**SÉRIE D'EXERCICES:**
• 1. Dans le texte sur les animaux sauvages, quelle date figure à côté du nom wettlé ?
• 2. Extrayez du texte sur les animaux sauvages le passage qui va de « Je trouve vraiment » à « terre avant nous. », sans y apporter la moindre modification.

**BLOC DE TEXTE:**
Je trouve vraiment honteux ce que fait l'être humain ! C'est vrai, dans la loi on dit qu'on doit se respecter les uns des autres mais et les animaux alors ?! Sauvages ou pas il faut les préserver et là franchement on est mal partis. Égoïste, l'homme est vraiment le pire animal sur terre. Il faut que ça cesse !!! Pff.. espérons que le monde aille mieux. Surtout que les animaux sont venus sur terre avant nous.

wettlé | mercredi 10 août 2016

Vraiment très touchant, émouvant et bouleversant et en lisant tout ce texte il en ressort une fois de plus que ces magnifiques et fabuleux animaux sauvages ne doivent vivre qu'en liberté dans leur environnement naturel ou l'équivalent dans de grandes réserves ou sanctuaires et non emprisonnés, enfermés, exploités et utilisés par certains humains pour être ridiculisés, humiliés, rabaissés et irrespectés. Tous ces animaux sauvages ont une intelligence très développée et une sensibilité indéniable. Toujours les mêmes questions qui se posent : comment peut-on exploiter, torturer et maltraiter ces animaux puissants au sens propre et figuré, comment peut-on vouloir les chasser, les traquer, les tuer...?

**SECTION DES DONNÉES:**
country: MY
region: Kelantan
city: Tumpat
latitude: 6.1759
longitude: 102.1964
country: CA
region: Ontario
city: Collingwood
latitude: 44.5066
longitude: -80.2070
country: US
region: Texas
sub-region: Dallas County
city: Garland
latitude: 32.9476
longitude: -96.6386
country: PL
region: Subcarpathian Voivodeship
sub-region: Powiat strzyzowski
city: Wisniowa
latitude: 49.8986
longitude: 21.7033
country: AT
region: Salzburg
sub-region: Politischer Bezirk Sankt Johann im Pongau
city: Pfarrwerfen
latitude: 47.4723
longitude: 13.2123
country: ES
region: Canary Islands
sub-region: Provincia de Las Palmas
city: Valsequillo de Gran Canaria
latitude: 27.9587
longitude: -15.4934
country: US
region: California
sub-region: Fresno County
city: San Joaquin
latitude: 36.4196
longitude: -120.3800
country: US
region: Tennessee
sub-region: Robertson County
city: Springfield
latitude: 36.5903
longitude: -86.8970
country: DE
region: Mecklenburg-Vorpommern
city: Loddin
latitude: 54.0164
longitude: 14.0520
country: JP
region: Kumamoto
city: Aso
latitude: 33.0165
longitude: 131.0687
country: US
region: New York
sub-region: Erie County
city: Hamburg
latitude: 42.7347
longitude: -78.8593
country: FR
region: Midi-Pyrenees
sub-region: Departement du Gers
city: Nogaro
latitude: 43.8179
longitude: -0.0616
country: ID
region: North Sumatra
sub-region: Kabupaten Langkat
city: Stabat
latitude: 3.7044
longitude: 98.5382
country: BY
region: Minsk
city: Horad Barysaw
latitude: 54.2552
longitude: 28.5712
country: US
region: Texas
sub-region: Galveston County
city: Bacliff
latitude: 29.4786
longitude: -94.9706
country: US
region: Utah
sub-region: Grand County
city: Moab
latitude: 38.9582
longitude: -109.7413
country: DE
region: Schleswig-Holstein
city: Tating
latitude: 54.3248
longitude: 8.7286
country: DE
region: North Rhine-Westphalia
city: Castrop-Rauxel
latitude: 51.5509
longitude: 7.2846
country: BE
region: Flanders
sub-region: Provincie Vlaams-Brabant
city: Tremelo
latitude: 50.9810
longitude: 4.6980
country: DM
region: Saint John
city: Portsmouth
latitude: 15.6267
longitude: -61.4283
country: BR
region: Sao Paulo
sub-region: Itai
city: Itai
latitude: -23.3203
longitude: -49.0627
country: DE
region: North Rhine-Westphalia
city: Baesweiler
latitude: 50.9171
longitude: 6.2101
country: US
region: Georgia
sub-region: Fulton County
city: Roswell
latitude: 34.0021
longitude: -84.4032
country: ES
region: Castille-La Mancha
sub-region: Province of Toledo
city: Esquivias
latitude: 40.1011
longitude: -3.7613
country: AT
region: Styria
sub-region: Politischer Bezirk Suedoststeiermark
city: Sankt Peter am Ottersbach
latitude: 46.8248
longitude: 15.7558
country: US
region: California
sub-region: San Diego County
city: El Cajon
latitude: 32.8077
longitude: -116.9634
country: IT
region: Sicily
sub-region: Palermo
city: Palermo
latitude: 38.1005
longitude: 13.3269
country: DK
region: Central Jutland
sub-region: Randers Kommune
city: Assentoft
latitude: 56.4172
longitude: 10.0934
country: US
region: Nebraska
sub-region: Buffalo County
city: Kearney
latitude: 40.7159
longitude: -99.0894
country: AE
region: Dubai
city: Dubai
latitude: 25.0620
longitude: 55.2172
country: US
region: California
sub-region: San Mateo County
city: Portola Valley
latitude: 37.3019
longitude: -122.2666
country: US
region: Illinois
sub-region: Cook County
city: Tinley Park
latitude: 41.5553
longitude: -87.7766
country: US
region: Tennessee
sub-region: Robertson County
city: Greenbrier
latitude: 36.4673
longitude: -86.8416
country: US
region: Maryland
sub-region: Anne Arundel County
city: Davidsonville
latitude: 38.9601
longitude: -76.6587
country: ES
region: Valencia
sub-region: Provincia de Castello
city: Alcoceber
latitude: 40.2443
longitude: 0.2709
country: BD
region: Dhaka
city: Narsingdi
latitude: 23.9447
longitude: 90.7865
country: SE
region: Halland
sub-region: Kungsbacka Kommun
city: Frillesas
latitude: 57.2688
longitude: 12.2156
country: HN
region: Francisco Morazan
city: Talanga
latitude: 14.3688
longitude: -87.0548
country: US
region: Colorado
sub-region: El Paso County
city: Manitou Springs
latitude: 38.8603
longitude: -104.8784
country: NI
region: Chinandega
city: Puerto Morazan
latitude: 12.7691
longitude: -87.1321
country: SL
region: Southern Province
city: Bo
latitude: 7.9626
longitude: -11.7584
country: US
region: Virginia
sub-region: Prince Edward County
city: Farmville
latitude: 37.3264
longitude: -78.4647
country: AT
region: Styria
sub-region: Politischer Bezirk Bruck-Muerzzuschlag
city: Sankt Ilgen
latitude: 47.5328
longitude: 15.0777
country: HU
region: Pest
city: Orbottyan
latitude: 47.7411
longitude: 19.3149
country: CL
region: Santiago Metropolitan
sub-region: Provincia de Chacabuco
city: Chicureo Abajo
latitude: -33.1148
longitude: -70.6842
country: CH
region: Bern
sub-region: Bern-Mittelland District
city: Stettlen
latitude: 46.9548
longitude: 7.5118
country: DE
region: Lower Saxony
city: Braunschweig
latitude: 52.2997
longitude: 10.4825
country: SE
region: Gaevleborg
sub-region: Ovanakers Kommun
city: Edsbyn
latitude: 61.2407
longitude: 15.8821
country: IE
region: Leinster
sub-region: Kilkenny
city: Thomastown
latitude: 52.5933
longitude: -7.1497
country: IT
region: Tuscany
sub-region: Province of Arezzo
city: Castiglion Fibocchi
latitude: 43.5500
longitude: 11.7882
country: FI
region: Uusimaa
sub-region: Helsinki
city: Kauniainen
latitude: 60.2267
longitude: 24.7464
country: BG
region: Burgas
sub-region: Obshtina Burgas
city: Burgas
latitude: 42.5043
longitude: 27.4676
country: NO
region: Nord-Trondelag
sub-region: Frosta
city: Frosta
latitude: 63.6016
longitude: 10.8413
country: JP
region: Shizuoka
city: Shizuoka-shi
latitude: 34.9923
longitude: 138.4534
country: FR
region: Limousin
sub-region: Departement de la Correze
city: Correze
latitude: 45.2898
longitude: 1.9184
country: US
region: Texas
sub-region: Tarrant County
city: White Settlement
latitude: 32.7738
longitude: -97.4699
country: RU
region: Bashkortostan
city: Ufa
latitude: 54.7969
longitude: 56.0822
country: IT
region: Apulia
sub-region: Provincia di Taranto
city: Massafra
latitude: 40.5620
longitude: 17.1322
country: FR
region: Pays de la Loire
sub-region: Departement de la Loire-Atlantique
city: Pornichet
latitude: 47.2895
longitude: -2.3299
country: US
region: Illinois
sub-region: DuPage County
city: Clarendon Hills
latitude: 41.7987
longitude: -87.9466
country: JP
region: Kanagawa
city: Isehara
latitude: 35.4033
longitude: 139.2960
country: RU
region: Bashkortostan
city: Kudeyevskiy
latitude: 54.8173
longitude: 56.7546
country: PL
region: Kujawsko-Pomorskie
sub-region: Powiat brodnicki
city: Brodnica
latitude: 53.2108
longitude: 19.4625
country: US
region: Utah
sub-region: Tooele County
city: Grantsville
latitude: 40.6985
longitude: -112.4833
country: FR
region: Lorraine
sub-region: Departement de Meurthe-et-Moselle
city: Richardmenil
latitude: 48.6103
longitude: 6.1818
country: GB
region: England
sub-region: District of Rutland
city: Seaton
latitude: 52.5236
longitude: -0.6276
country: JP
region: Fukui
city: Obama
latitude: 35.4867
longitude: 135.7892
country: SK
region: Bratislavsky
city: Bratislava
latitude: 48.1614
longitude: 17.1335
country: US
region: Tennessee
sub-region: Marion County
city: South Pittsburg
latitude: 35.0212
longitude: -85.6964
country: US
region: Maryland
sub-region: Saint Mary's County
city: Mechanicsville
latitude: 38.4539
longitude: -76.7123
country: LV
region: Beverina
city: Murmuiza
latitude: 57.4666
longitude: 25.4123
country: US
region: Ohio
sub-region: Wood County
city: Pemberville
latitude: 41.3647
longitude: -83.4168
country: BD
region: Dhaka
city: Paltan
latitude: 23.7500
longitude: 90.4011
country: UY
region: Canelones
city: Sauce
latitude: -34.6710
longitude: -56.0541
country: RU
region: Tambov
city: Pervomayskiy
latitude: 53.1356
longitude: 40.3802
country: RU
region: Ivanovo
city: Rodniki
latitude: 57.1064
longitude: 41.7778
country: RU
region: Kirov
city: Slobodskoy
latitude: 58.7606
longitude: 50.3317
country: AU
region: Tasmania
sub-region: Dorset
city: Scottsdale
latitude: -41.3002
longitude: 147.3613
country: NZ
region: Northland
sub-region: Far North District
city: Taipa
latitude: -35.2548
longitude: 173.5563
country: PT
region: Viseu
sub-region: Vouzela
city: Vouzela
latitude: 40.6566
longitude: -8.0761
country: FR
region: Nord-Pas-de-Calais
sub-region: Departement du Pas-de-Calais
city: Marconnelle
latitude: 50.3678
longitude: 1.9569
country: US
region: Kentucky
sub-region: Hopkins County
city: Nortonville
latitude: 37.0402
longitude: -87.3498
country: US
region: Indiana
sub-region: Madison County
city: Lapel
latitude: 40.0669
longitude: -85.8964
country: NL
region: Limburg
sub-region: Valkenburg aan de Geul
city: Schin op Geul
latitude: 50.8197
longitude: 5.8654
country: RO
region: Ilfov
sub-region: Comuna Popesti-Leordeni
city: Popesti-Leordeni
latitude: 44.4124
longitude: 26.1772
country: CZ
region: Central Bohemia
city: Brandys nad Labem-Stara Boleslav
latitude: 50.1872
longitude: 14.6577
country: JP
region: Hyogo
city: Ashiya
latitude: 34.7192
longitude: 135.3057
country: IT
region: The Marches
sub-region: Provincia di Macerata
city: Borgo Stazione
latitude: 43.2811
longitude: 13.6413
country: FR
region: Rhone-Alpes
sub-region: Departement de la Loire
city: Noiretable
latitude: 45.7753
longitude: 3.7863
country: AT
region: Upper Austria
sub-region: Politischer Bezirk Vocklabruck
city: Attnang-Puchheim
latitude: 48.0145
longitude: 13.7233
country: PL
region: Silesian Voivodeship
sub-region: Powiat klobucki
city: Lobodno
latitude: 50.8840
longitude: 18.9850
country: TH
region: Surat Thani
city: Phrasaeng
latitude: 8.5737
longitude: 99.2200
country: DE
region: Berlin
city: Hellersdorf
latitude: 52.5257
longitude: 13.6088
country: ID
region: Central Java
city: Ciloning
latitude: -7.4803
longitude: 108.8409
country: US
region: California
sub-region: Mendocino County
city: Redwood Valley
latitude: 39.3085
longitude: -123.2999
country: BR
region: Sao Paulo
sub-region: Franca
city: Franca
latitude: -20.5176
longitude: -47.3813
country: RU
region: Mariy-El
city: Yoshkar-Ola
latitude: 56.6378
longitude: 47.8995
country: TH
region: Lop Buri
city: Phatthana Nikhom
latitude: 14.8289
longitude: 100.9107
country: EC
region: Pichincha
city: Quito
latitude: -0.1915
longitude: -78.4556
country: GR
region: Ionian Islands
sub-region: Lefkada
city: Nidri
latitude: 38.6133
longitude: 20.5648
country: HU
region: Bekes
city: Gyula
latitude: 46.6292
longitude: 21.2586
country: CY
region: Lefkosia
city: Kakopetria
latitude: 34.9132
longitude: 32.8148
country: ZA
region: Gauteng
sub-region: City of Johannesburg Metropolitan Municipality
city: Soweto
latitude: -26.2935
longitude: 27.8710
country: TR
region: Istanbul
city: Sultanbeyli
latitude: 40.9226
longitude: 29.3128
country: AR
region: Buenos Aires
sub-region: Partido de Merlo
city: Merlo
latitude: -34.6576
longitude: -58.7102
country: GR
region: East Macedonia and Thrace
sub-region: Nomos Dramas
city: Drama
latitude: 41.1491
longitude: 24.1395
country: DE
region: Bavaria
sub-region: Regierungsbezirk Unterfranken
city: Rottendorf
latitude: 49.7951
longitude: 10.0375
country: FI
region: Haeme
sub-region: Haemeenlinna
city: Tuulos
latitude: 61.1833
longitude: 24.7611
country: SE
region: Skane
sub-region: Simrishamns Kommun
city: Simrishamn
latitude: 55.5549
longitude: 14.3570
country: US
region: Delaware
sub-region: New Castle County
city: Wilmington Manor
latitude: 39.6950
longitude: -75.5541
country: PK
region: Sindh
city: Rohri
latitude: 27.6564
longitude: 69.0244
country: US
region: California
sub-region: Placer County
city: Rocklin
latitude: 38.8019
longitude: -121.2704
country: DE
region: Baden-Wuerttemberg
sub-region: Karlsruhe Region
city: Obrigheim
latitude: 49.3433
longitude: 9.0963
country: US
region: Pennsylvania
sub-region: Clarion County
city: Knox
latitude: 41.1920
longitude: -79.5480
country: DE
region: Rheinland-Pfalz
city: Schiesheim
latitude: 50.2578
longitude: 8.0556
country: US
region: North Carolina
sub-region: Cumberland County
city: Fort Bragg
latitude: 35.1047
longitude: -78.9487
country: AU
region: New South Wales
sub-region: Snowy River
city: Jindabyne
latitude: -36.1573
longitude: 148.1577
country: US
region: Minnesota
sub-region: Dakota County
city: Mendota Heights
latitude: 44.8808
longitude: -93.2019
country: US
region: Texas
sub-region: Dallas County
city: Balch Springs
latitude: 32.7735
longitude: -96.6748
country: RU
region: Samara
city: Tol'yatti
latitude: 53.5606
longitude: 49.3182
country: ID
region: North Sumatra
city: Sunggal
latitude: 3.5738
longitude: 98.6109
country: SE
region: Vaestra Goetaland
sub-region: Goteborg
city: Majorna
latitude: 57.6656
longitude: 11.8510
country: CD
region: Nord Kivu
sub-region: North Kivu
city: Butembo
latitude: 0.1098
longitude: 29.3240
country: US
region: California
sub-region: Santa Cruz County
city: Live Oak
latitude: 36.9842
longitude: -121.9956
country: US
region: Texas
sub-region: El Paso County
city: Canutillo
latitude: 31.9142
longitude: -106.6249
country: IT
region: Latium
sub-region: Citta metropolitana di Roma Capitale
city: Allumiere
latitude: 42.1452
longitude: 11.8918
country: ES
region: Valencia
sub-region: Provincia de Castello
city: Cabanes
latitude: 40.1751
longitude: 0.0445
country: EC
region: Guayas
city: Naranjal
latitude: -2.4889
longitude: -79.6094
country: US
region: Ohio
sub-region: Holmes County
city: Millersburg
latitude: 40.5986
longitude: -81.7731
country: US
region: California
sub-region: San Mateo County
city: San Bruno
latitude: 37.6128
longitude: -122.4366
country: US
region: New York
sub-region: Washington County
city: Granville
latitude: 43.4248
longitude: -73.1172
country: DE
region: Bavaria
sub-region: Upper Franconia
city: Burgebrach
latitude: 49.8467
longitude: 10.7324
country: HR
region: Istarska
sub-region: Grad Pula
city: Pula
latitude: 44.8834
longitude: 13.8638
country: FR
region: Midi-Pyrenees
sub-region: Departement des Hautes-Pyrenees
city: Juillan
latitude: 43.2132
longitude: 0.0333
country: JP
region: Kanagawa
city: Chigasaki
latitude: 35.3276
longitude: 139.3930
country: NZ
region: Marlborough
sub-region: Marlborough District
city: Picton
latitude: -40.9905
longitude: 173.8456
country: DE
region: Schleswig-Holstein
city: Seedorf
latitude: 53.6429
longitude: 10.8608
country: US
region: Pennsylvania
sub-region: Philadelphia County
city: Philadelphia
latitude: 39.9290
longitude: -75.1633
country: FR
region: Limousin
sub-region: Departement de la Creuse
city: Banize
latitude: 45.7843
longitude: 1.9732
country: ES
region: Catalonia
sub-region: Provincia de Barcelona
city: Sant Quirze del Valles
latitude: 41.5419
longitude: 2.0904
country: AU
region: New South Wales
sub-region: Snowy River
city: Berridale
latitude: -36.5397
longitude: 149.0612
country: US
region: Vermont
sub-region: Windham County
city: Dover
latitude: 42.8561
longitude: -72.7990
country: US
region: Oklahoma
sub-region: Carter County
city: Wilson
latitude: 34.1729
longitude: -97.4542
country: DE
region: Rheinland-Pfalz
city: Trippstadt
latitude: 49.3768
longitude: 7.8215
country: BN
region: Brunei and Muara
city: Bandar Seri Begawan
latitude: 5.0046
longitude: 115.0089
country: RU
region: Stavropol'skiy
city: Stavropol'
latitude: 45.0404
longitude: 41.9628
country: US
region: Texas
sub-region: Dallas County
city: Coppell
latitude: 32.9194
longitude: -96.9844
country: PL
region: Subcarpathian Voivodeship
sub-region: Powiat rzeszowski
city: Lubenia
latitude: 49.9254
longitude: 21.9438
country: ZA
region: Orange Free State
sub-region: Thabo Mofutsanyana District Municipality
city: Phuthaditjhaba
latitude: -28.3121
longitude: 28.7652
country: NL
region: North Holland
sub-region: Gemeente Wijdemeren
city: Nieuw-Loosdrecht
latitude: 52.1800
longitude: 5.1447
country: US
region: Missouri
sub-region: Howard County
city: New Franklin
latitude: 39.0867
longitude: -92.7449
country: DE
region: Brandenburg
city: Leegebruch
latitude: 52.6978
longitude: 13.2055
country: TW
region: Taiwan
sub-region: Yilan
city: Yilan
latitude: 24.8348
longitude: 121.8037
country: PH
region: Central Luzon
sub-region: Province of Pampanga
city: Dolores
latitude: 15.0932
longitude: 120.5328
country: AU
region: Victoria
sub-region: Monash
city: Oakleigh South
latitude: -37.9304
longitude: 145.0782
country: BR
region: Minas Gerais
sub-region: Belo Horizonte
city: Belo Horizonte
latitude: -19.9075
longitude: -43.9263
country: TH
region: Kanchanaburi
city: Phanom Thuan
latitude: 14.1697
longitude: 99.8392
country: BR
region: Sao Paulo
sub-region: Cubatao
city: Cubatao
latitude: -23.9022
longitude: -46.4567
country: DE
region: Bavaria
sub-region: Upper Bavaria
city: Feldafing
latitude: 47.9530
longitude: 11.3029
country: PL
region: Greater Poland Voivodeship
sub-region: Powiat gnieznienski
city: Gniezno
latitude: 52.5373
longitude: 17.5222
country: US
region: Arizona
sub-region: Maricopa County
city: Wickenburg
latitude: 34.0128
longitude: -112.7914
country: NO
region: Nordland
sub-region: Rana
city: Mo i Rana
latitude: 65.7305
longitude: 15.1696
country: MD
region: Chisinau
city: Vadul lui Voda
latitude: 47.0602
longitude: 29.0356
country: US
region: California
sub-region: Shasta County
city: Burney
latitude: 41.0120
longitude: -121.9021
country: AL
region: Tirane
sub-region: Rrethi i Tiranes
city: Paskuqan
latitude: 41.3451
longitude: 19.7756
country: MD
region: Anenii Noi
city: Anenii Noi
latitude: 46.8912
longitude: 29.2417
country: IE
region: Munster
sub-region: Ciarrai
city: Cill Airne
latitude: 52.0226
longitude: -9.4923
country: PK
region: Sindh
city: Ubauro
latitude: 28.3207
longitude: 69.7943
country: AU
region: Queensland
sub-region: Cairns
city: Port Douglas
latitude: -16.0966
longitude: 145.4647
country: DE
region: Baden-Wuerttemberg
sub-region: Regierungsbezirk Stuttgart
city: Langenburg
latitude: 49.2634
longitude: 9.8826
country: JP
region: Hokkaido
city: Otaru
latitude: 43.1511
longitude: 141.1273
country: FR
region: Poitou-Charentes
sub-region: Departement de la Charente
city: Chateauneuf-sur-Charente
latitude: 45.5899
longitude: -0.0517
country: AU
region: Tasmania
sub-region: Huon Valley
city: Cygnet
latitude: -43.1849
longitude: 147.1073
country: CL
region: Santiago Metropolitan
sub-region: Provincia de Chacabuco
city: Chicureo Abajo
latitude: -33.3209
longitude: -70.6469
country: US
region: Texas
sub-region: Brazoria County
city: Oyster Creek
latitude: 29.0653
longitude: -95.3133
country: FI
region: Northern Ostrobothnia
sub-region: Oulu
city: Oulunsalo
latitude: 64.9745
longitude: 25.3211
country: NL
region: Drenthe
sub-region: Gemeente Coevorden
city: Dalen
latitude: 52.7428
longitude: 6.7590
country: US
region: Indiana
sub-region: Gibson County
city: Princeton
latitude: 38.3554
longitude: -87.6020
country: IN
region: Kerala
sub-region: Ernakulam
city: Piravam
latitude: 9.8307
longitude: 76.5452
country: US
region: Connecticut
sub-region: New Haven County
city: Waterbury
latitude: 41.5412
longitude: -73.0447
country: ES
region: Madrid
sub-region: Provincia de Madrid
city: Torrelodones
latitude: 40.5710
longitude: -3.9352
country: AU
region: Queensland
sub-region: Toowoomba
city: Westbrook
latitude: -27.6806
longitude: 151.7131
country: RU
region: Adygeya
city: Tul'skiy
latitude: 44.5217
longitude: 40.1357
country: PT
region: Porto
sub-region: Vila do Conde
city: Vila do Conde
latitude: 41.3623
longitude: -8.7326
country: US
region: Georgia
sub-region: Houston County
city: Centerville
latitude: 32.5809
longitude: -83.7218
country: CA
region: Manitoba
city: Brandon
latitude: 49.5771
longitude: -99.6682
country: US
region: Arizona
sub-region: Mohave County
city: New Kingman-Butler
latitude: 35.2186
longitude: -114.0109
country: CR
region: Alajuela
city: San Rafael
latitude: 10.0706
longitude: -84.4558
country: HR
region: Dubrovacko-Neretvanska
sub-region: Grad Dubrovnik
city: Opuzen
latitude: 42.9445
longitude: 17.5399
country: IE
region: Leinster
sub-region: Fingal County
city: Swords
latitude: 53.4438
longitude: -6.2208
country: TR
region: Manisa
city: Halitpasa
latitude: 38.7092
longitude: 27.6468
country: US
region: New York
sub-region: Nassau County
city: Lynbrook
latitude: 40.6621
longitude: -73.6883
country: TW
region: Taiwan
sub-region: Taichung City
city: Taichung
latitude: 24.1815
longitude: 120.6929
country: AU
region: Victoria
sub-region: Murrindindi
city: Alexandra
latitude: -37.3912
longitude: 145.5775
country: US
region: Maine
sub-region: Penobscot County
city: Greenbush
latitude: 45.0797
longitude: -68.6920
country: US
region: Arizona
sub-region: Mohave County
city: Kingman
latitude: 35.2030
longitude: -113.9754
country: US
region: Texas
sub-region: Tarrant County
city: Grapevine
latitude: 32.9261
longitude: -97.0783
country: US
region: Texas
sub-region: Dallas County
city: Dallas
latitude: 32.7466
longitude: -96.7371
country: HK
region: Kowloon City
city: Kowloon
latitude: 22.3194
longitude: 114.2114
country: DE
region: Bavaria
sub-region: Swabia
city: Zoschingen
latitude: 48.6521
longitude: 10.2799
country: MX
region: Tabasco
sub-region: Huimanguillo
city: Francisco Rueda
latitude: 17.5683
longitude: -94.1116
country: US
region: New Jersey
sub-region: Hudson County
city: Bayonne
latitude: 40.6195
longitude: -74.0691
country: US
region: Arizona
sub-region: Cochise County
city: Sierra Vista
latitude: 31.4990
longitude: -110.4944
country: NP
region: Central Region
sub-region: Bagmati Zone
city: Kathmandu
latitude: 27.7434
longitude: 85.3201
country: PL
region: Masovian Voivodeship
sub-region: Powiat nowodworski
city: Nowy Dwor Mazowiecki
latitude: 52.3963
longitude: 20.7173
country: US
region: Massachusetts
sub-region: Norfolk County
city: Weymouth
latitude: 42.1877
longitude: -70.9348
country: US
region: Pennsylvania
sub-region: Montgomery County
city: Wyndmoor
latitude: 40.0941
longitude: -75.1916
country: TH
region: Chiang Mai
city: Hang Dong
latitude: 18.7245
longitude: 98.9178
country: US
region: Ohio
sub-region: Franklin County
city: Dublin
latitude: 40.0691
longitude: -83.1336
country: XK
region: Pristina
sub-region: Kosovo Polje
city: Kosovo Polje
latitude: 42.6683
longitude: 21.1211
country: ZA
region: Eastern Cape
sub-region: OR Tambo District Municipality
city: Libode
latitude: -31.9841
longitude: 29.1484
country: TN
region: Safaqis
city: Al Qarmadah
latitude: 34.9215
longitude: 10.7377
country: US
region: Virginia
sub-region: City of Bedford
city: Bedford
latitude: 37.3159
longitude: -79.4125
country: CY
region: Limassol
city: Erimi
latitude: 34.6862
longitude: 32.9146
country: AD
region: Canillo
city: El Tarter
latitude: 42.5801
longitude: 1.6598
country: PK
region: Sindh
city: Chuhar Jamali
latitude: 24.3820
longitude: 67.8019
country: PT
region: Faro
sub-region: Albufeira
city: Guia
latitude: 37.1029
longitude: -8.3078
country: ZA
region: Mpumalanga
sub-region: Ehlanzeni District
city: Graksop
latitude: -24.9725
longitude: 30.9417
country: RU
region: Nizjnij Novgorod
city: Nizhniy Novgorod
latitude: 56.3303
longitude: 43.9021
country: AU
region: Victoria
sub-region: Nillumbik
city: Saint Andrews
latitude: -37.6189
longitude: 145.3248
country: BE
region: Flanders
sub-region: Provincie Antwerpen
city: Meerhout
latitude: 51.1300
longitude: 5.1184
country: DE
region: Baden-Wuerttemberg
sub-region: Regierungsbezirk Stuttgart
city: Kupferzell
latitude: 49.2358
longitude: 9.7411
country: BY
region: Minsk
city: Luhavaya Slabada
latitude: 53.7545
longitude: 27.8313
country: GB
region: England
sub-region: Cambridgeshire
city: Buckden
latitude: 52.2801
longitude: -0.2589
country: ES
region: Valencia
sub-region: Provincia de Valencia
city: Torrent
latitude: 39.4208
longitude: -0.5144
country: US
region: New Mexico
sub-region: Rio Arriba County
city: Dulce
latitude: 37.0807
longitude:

**LISTE DES SOLUTIONS:**
• 1. Mercredi 10 août 2016.

• 2.
Je trouve vraiment honteux ce que fait l'être humain ! C'est vrai, dans la loi on dit qu'on doit se respecter les uns des autres mais et les animaux alors ?! Sauvages ou pas il faut les préserver et là franchement on est mal partis. Égoïste, l'homme est vraiment le pire animal sur terre. Il faut que ça cesse !!! Pff.. espérons que le monde aille mieux. Surtout que les animaux sont venus sur terre avant nous.